The Co-Founder and former CEO of Twilio, Jeff Lawson, has purchased the satirical news publication The Onion.

Given The Onion’s style of content, it is important to clarify that this isn’t a joke.

Lawson announced the acquisition in a thread on X, where he praised the rich history of the publication and lambasted the fact that it had been “stifled” in recent times:

“The Onion is an institution, a national treasure, and we need it. But its success is based on something different than most media companies.

The Onion has been stifled, along with most of the Internet, by byzantine cookie dialogs, paywalls, bizarro belly fat ads, and clickbait content. And we’ve had enough.

“The internet sucks, and it’s time we made it better. It’s time to focus on customers – end users – again.”

Despite not providing any specific details on how The Onion will change under his ownership, Lawson did mention that the company will be launching new products and considering new mediums.

Having risen to fame in the early days of the web, The Onion’s renowned style of presenting satirical takes on current affairs in a straightlaced manner continues to attract millions of viewers each month.

However, the publication appears to be struggling somewhat, having launched an appeal on its website last week – in true Onion style – for readers to contribute “$1 immediately or The Onion will disappear forever.”

This plea was echoed by Lawson in his X thread, where the new owner commented:

“If you care about The Onion, if The Onion ever made you laugh – give us a buck. For that dollar, you get… absolutely nothing. Just a smug sense that you’ve once again spent less on The Onion than it’s worth in your life.”

So, why exactly has Lawson decided to swap web communications tools for satire? We take a closer look at what prompted the former CEO to step down from Twilio.

Turmoil at Twilio?

Having co-founded the company in 2008, it was reported at the beginning of the year that Lawson had resigned, with Khozema Shipchandler – the firm’s president – announced as his replacement.

Speaking at the time of his resignation, Lawson commented on the success that the company had achieved during his tenure and was full of praise for Shipchandler and the rest of the team:

“Building Twilio over the past 15 years has been one of the most rewarding experiences of my life.

I’m proud to have led the company from zero to over $4 billion in annualized revenue, and now generating a 19% free cash flow margin as of our last earnings.

“I leave Twilio in the hands of a capable and talented management team who have my full support and respect. Khozema is a great leader, and I am confident he will lead the company well. Thank you to every Twilio customer, employee and developer I’ve had the privilege of building with.
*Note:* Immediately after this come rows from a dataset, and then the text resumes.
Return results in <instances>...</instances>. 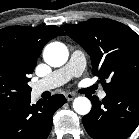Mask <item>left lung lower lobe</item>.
Segmentation results:
<instances>
[{
  "mask_svg": "<svg viewBox=\"0 0 139 139\" xmlns=\"http://www.w3.org/2000/svg\"><path fill=\"white\" fill-rule=\"evenodd\" d=\"M88 97L92 109L83 125L93 139H126L139 125V84L107 94L102 101Z\"/></svg>",
  "mask_w": 139,
  "mask_h": 139,
  "instance_id": "obj_1",
  "label": "left lung lower lobe"
}]
</instances>
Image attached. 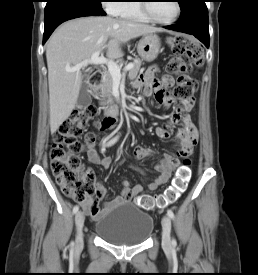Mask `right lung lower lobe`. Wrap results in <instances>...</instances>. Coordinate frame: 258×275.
<instances>
[{"instance_id": "1", "label": "right lung lower lobe", "mask_w": 258, "mask_h": 275, "mask_svg": "<svg viewBox=\"0 0 258 275\" xmlns=\"http://www.w3.org/2000/svg\"><path fill=\"white\" fill-rule=\"evenodd\" d=\"M106 15L101 6L81 0H62L45 7V31L43 43L49 38L55 28L64 21L84 17Z\"/></svg>"}]
</instances>
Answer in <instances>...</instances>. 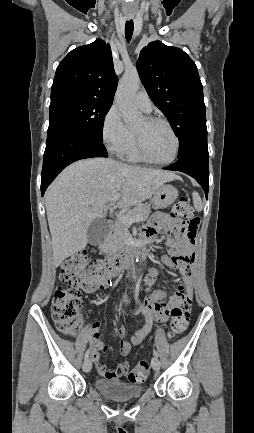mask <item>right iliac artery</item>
<instances>
[{"mask_svg":"<svg viewBox=\"0 0 254 433\" xmlns=\"http://www.w3.org/2000/svg\"><path fill=\"white\" fill-rule=\"evenodd\" d=\"M89 354H90V349H88V350L86 351V353H85V356H84V359H85V360L88 359Z\"/></svg>","mask_w":254,"mask_h":433,"instance_id":"right-iliac-artery-1","label":"right iliac artery"}]
</instances>
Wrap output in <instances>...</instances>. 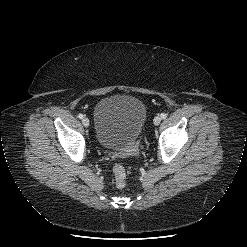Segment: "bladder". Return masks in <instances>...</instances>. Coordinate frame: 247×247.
<instances>
[{"label":"bladder","mask_w":247,"mask_h":247,"mask_svg":"<svg viewBox=\"0 0 247 247\" xmlns=\"http://www.w3.org/2000/svg\"><path fill=\"white\" fill-rule=\"evenodd\" d=\"M143 102L131 95L101 99L94 109L95 139L105 149L128 155L136 147L146 121Z\"/></svg>","instance_id":"1"}]
</instances>
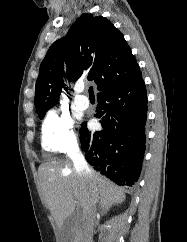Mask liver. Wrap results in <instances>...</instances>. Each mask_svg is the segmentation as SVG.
Returning <instances> with one entry per match:
<instances>
[{
    "label": "liver",
    "instance_id": "liver-1",
    "mask_svg": "<svg viewBox=\"0 0 187 242\" xmlns=\"http://www.w3.org/2000/svg\"><path fill=\"white\" fill-rule=\"evenodd\" d=\"M92 173V181L79 176L69 159L51 160L40 165L38 174L42 194L59 228L73 214L75 201L82 208V221H85L91 204V183L97 189V201L102 208L109 210L113 204L125 200L122 188L93 170Z\"/></svg>",
    "mask_w": 187,
    "mask_h": 242
}]
</instances>
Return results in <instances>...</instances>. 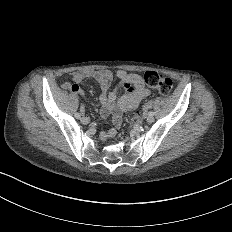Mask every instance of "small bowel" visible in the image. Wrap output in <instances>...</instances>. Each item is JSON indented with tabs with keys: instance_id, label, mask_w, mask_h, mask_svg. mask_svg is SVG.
Listing matches in <instances>:
<instances>
[{
	"instance_id": "1",
	"label": "small bowel",
	"mask_w": 232,
	"mask_h": 232,
	"mask_svg": "<svg viewBox=\"0 0 232 232\" xmlns=\"http://www.w3.org/2000/svg\"><path fill=\"white\" fill-rule=\"evenodd\" d=\"M67 74L70 80L63 83V88L73 93H84V80L94 79L101 89V101L103 108L100 110L102 117H107L110 112H114V124H121V117L125 112L134 110L143 98L153 96V92L145 87L143 78L135 73H129L125 69L117 71L119 81L109 90L111 80V70L109 69H84L69 70ZM122 90H127L121 94ZM84 111L82 107L81 112ZM115 129L101 133V139L113 137Z\"/></svg>"
}]
</instances>
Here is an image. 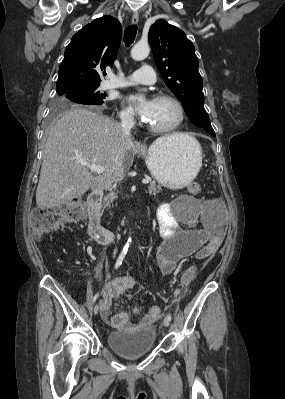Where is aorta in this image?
<instances>
[{"mask_svg":"<svg viewBox=\"0 0 285 399\" xmlns=\"http://www.w3.org/2000/svg\"><path fill=\"white\" fill-rule=\"evenodd\" d=\"M150 53V48L147 43L138 42L131 49V57L136 61H141L145 59ZM132 242L131 237L128 238L126 247H129Z\"/></svg>","mask_w":285,"mask_h":399,"instance_id":"aorta-1","label":"aorta"}]
</instances>
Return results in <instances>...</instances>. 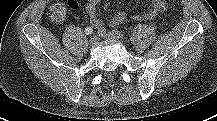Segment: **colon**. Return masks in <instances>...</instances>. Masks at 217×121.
I'll return each instance as SVG.
<instances>
[{"instance_id":"colon-1","label":"colon","mask_w":217,"mask_h":121,"mask_svg":"<svg viewBox=\"0 0 217 121\" xmlns=\"http://www.w3.org/2000/svg\"><path fill=\"white\" fill-rule=\"evenodd\" d=\"M48 17L56 23L63 22L67 15V7L62 2L52 4L48 8Z\"/></svg>"}]
</instances>
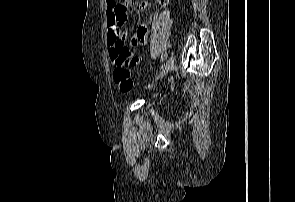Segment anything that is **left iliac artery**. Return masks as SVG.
<instances>
[{"label": "left iliac artery", "instance_id": "obj_1", "mask_svg": "<svg viewBox=\"0 0 295 202\" xmlns=\"http://www.w3.org/2000/svg\"><path fill=\"white\" fill-rule=\"evenodd\" d=\"M166 58H167V53L165 52V53L162 54L161 59H162V61H164Z\"/></svg>", "mask_w": 295, "mask_h": 202}]
</instances>
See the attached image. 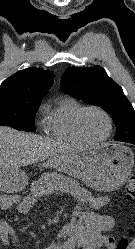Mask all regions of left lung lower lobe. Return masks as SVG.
I'll return each instance as SVG.
<instances>
[{"label": "left lung lower lobe", "mask_w": 135, "mask_h": 249, "mask_svg": "<svg viewBox=\"0 0 135 249\" xmlns=\"http://www.w3.org/2000/svg\"><path fill=\"white\" fill-rule=\"evenodd\" d=\"M129 143H131V144H134V145H135V141H131V142H129Z\"/></svg>", "instance_id": "obj_1"}]
</instances>
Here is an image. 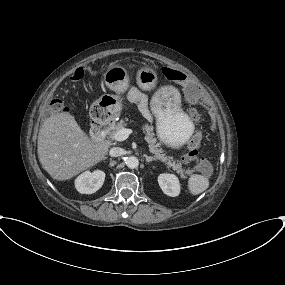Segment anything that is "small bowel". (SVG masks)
<instances>
[{"label": "small bowel", "mask_w": 285, "mask_h": 285, "mask_svg": "<svg viewBox=\"0 0 285 285\" xmlns=\"http://www.w3.org/2000/svg\"><path fill=\"white\" fill-rule=\"evenodd\" d=\"M128 99L133 102V103H136L138 104L139 106L142 105L143 101H144V96L139 92V91H136V90H131L129 91L128 93ZM206 173H209V169L207 170Z\"/></svg>", "instance_id": "c3829d8e"}]
</instances>
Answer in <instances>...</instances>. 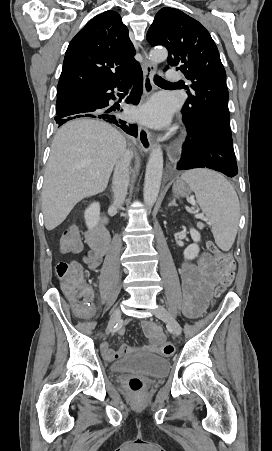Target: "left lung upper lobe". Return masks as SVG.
<instances>
[{
    "instance_id": "left-lung-upper-lobe-1",
    "label": "left lung upper lobe",
    "mask_w": 272,
    "mask_h": 451,
    "mask_svg": "<svg viewBox=\"0 0 272 451\" xmlns=\"http://www.w3.org/2000/svg\"><path fill=\"white\" fill-rule=\"evenodd\" d=\"M147 40L152 46H165L168 66H178L192 82L182 109L184 124H216L231 134L226 72L206 28L182 11L164 7L156 14Z\"/></svg>"
}]
</instances>
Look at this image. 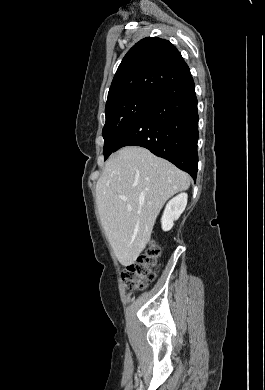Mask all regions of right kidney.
<instances>
[{
	"label": "right kidney",
	"mask_w": 265,
	"mask_h": 390,
	"mask_svg": "<svg viewBox=\"0 0 265 390\" xmlns=\"http://www.w3.org/2000/svg\"><path fill=\"white\" fill-rule=\"evenodd\" d=\"M187 199L188 195L186 193H181L167 203L161 219L163 231H169L173 227L174 221H176L185 210Z\"/></svg>",
	"instance_id": "right-kidney-1"
}]
</instances>
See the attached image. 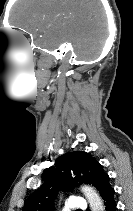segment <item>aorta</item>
<instances>
[{
  "instance_id": "762f6f07",
  "label": "aorta",
  "mask_w": 133,
  "mask_h": 211,
  "mask_svg": "<svg viewBox=\"0 0 133 211\" xmlns=\"http://www.w3.org/2000/svg\"><path fill=\"white\" fill-rule=\"evenodd\" d=\"M82 192L84 193L91 211H104L105 206L102 202L101 197L99 194L90 186H83Z\"/></svg>"
}]
</instances>
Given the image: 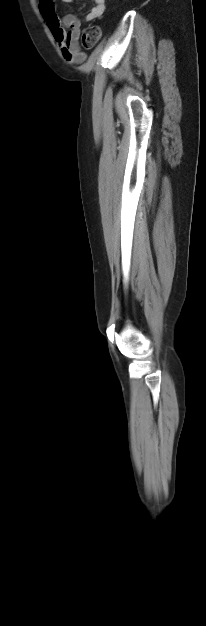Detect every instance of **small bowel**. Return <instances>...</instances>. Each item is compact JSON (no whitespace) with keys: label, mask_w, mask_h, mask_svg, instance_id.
<instances>
[{"label":"small bowel","mask_w":206,"mask_h":626,"mask_svg":"<svg viewBox=\"0 0 206 626\" xmlns=\"http://www.w3.org/2000/svg\"><path fill=\"white\" fill-rule=\"evenodd\" d=\"M62 1L67 4L75 2V0ZM94 3V7L85 15L86 21L99 19L105 12L106 0H94ZM39 5L65 61L71 64L83 63L86 60V53L79 45L81 25L79 18L74 14L59 17L55 10V0H39Z\"/></svg>","instance_id":"obj_1"}]
</instances>
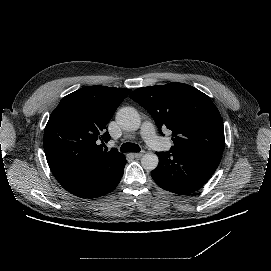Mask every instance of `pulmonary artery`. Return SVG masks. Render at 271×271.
<instances>
[{
  "label": "pulmonary artery",
  "instance_id": "e3ab8cb5",
  "mask_svg": "<svg viewBox=\"0 0 271 271\" xmlns=\"http://www.w3.org/2000/svg\"><path fill=\"white\" fill-rule=\"evenodd\" d=\"M141 136L144 138L147 144H150L152 139L155 137L154 127L152 123H143L140 131Z\"/></svg>",
  "mask_w": 271,
  "mask_h": 271
}]
</instances>
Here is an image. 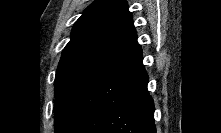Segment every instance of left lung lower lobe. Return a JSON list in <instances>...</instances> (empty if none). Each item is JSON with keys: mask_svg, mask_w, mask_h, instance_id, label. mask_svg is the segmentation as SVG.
<instances>
[{"mask_svg": "<svg viewBox=\"0 0 221 133\" xmlns=\"http://www.w3.org/2000/svg\"><path fill=\"white\" fill-rule=\"evenodd\" d=\"M147 83L137 45L83 90L55 133H156Z\"/></svg>", "mask_w": 221, "mask_h": 133, "instance_id": "obj_1", "label": "left lung lower lobe"}]
</instances>
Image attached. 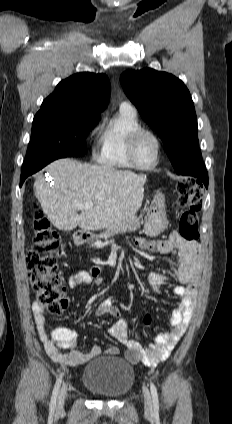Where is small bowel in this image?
Returning <instances> with one entry per match:
<instances>
[{"instance_id": "small-bowel-1", "label": "small bowel", "mask_w": 232, "mask_h": 424, "mask_svg": "<svg viewBox=\"0 0 232 424\" xmlns=\"http://www.w3.org/2000/svg\"><path fill=\"white\" fill-rule=\"evenodd\" d=\"M136 247L157 252L163 255H175L178 269L175 276L181 283L173 288V292L180 298L179 305L171 312V331L159 334L149 347H142L136 340L129 337L128 324L120 317V310L114 305L112 298H105L96 309V316L111 315L117 318L110 327L109 334L127 351L125 358L131 363H142L147 367H155L165 361L183 334L185 333L196 305L198 275L201 267V248L197 243L185 244L177 233H172L166 239L148 240L136 237ZM148 284L156 294H160V285L169 280V276L160 272H150ZM102 278L85 270L71 274L67 286L62 287V294L68 289H75L84 285H100ZM68 308V300L63 299V309ZM33 314L39 337L47 354L57 363L74 366L88 362L102 354L98 345H93L88 352L76 348L78 334L75 330L66 327H55L49 332L46 330V316L44 310L33 304ZM119 350L116 346H109L104 350L107 355H116Z\"/></svg>"}]
</instances>
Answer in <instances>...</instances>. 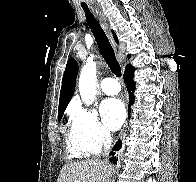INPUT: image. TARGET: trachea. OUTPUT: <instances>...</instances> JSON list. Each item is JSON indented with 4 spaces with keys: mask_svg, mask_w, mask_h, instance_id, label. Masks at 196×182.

I can’t wait to see what you build next.”

However, despite the apparent amicable departure, Lawson’s exit coincided with Twilio’s confrontation with activist investors pushing for either the divestiture of specific assets or a total sale of the company.

Indeed, Twilio reportedly went as far as seeking advice from Qatalyst Partners to defend itself against these investors, particularly Anson Funds, who hold a $50 million stake in the company.

But what has caused this apparent rift between Twilio and its investors?

Despite experiencing a significant stock increase this year, Twilio is still rebounding from a major loss in 2022, with its annual revenue growth slowing to 5%.

Moreover, in December the customer engagement firm also revealed its third round of job cuts within 15 months, impacting roughly 295 employees, mainly within the Flex and Segment go-to-market departments.

These layoffs come after previous cuts in February (17% of the workforce) and September 2022 (11%). At the time, Lawson linked the decision to streamline operations to an unproductive investment in Segment’s go-to-market approach, resulting in overspending.